[Dataset entries]
*** Block opens ***
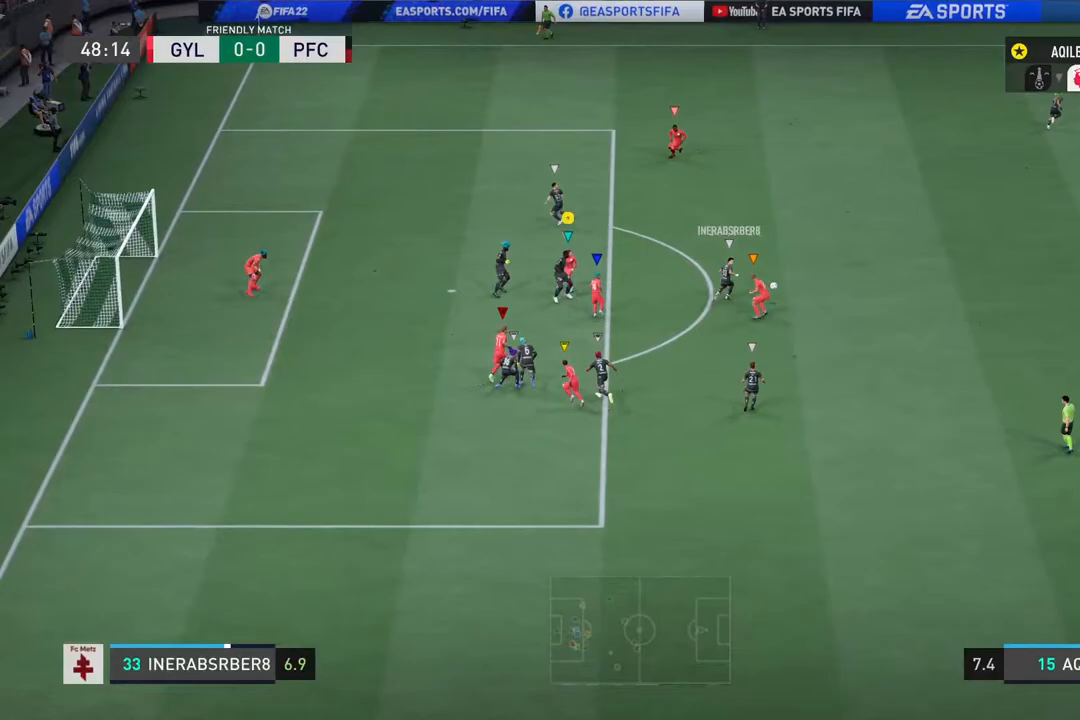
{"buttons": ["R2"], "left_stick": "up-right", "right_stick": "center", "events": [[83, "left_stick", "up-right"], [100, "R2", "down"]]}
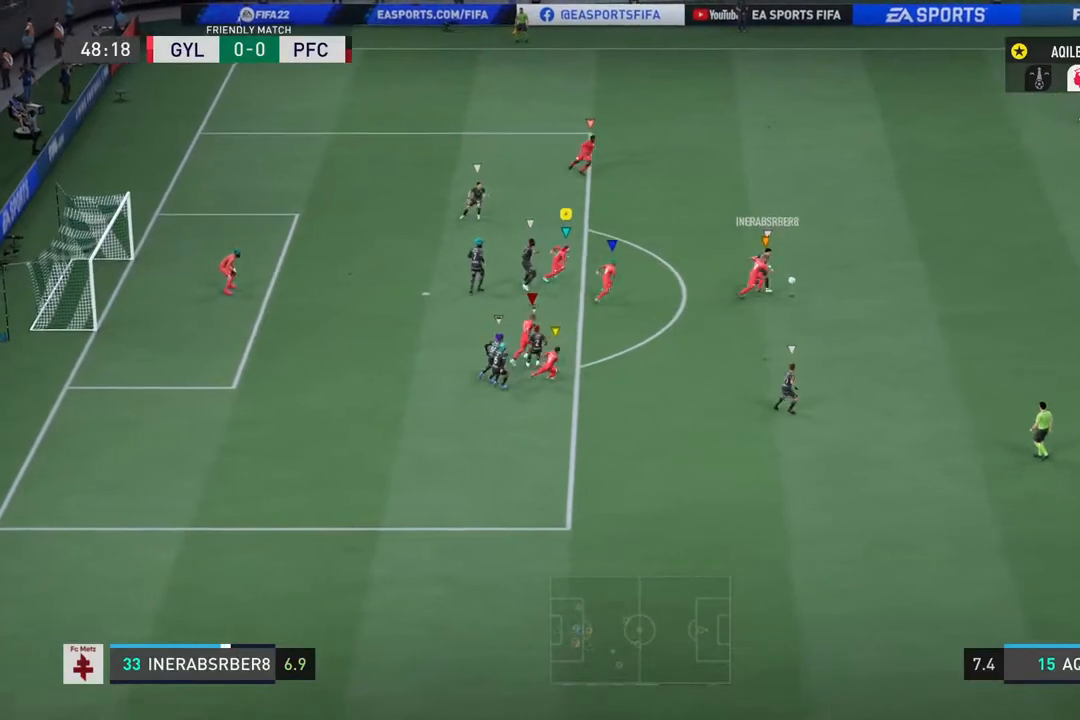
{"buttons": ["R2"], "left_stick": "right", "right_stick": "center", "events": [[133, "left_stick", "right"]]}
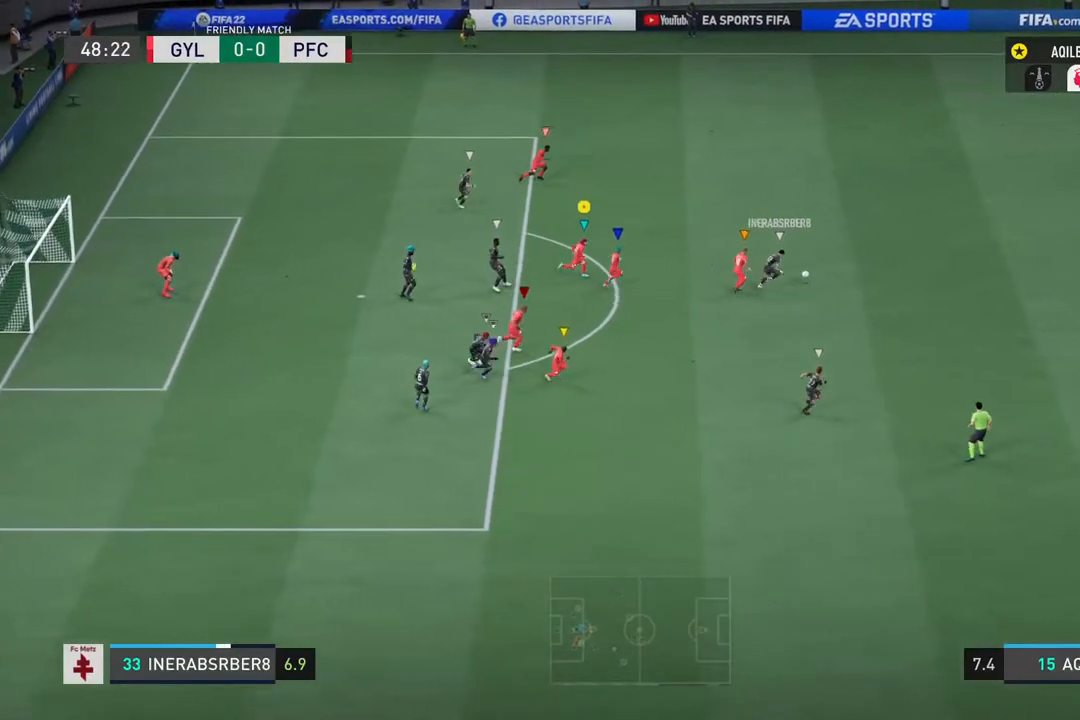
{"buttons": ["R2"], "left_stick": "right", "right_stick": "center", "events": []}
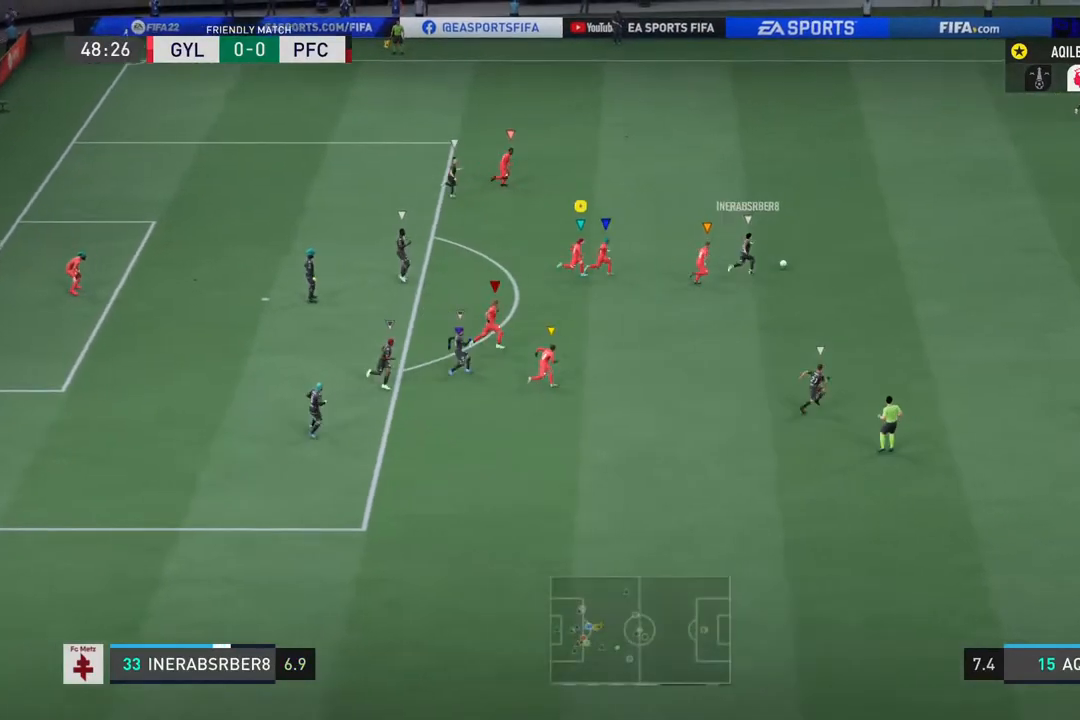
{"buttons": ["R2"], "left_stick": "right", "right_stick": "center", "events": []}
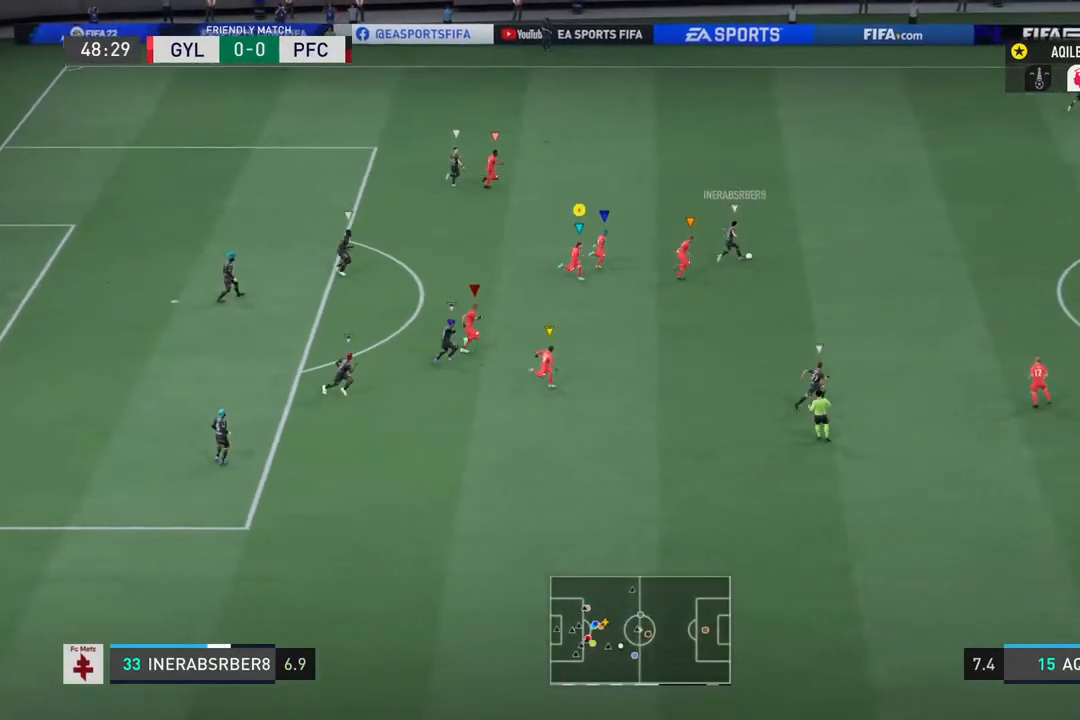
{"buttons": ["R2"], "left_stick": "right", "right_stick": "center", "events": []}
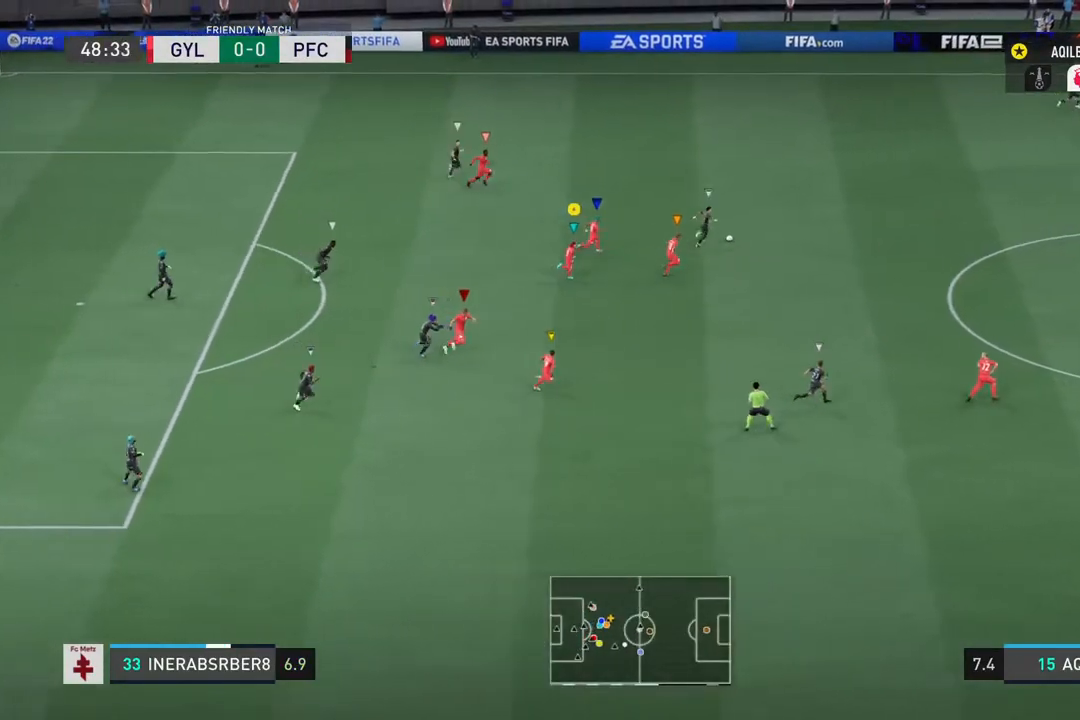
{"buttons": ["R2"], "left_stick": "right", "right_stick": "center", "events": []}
*** Block closes ***
Exercise goal: Omitting the images, output each record precisely as written.

Task result:
{"buttons": ["R2"], "left_stick": "up-right", "right_stick": "center", "events": [[83, "left_stick", "up-right"], [100, "R2", "down"]]}
{"buttons": ["R2"], "left_stick": "right", "right_stick": "center", "events": [[133, "left_stick", "right"]]}
{"buttons": ["R2"], "left_stick": "right", "right_stick": "center", "events": []}
{"buttons": ["R2"], "left_stick": "right", "right_stick": "center", "events": []}
{"buttons": ["R2"], "left_stick": "right", "right_stick": "center", "events": []}
{"buttons": ["R2"], "left_stick": "right", "right_stick": "center", "events": []}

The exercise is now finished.